[Stored entries]
____
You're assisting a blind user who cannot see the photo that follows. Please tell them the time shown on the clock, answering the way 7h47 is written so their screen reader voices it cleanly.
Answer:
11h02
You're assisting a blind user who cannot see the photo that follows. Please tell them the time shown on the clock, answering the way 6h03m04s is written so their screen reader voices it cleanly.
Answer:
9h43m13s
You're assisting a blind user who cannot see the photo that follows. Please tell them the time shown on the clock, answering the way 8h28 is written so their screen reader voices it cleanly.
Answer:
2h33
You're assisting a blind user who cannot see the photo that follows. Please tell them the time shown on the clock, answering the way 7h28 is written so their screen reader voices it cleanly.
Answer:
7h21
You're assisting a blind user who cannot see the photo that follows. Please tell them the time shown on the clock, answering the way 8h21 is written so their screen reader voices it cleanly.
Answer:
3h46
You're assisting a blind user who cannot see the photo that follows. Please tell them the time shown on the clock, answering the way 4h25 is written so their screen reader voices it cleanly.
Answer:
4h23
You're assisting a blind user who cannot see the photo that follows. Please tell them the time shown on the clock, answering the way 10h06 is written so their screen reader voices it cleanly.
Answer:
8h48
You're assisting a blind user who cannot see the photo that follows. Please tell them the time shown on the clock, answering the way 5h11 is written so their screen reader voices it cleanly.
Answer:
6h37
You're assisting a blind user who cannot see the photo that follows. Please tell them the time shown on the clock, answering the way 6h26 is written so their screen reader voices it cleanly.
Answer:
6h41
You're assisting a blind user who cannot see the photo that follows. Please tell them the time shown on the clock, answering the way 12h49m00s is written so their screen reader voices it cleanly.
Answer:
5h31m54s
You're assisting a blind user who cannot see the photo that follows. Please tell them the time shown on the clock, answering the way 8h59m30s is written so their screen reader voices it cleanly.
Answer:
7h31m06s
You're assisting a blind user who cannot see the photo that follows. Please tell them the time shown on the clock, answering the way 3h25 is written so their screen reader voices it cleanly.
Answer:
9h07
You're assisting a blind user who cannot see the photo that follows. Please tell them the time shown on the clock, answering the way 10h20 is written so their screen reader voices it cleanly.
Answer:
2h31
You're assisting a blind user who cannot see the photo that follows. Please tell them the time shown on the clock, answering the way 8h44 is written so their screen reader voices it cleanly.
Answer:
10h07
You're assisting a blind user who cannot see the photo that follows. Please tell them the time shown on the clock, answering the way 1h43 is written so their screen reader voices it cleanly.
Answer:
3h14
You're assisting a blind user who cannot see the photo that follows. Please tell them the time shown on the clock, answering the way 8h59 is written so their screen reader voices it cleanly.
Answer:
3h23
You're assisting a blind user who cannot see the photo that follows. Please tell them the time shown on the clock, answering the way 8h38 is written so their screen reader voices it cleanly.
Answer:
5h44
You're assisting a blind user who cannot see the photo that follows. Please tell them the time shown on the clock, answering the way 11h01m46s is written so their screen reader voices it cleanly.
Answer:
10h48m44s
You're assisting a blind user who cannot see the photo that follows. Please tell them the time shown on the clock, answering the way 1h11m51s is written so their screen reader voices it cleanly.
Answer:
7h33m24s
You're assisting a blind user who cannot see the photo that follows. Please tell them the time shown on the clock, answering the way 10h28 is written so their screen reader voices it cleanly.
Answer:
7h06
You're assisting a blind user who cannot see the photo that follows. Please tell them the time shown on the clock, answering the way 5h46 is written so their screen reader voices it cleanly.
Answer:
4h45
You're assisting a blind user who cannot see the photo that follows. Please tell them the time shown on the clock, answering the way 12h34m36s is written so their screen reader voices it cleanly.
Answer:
____
Pull out all of the material above and reproduce every line word for word, with nothing changed.

You're assisting a blind user who cannot see the photo that follows. Please tell them the time shown on the clock, answering the way 7h47 is written so their screen reader voices it cleanly.
Answer:
11h02
You're assisting a blind user who cannot see the photo that follows. Please tell them the time shown on the clock, answering the way 6h03m04s is written so their screen reader voices it cleanly.
Answer:
9h43m13s
You're assisting a blind user who cannot see the photo that follows. Please tell them the time shown on the clock, answering the way 8h28 is written so their screen reader voices it cleanly.
Answer:
2h33
You're assisting a blind user who cannot see the photo that follows. Please tell them the time shown on the clock, answering the way 7h28 is written so their screen reader voices it cleanly.
Answer:
7h21
You're assisting a blind user who cannot see the photo that follows. Please tell them the time shown on the clock, answering the way 8h21 is written so their screen reader voices it cleanly.
Answer:
3h46
You're assisting a blind user who cannot see the photo that follows. Please tell them the time shown on the clock, answering the way 4h25 is written so their screen reader voices it cleanly.
Answer:
4h23
You're assisting a blind user who cannot see the photo that follows. Please tell them the time shown on the clock, answering the way 10h06 is written so their screen reader voices it cleanly.
Answer:
8h48
You're assisting a blind user who cannot see the photo that follows. Please tell them the time shown on the clock, answering the way 5h11 is written so their screen reader voices it cleanly.
Answer:
6h37
You're assisting a blind user who cannot see the photo that follows. Please tell them the time shown on the clock, answering the way 6h26 is written so their screen reader voices it cleanly.
Answer:
6h41
You're assisting a blind user who cannot see the photo that follows. Please tell them the time shown on the clock, answering the way 12h49m00s is written so their screen reader voices it cleanly.
Answer:
5h31m54s
You're assisting a blind user who cannot see the photo that follows. Please tell them the time shown on the clock, answering the way 8h59m30s is written so their screen reader voices it cleanly.
Answer:
7h31m06s
You're assisting a blind user who cannot see the photo that follows. Please tell them the time shown on the clock, answering the way 3h25 is written so their screen reader voices it cleanly.
Answer:
9h07
You're assisting a blind user who cannot see the photo that follows. Please tell them the time shown on the clock, answering the way 10h20 is written so their screen reader voices it cleanly.
Answer:
2h31
You're assisting a blind user who cannot see the photo that follows. Please tell them the time shown on the clock, answering the way 8h44 is written so their screen reader voices it cleanly.
Answer:
10h07
You're assisting a blind user who cannot see the photo that follows. Please tell them the time shown on the clock, answering the way 1h43 is written so their screen reader voices it cleanly.
Answer:
3h14
You're assisting a blind user who cannot see the photo that follows. Please tell them the time shown on the clock, answering the way 8h59 is written so their screen reader voices it cleanly.
Answer:
3h23
You're assisting a blind user who cannot see the photo that follows. Please tell them the time shown on the clock, answering the way 8h38 is written so their screen reader voices it cleanly.
Answer:
5h44
You're assisting a blind user who cannot see the photo that follows. Please tell them the time shown on the clock, answering the way 11h01m46s is written so their screen reader voices it cleanly.
Answer:
10h48m44s
You're assisting a blind user who cannot see the photo that follows. Please tell them the time shown on the clock, answering the way 1h11m51s is written so their screen reader voices it cleanly.
Answer:
7h33m24s
You're assisting a blind user who cannot see the photo that follows. Please tell them the time shown on the clock, answering the way 10h28 is written so their screen reader voices it cleanly.
Answer:
7h06
You're assisting a blind user who cannot see the photo that follows. Please tell them the time shown on the clock, answering the way 5h46 is written so their screen reader voices it cleanly.
Answer:
4h45
You're assisting a blind user who cannot see the photo that follows. Please tell them the time shown on the clock, answering the way 12h34m36s is written so their screen reader voices it cleanly.
Answer:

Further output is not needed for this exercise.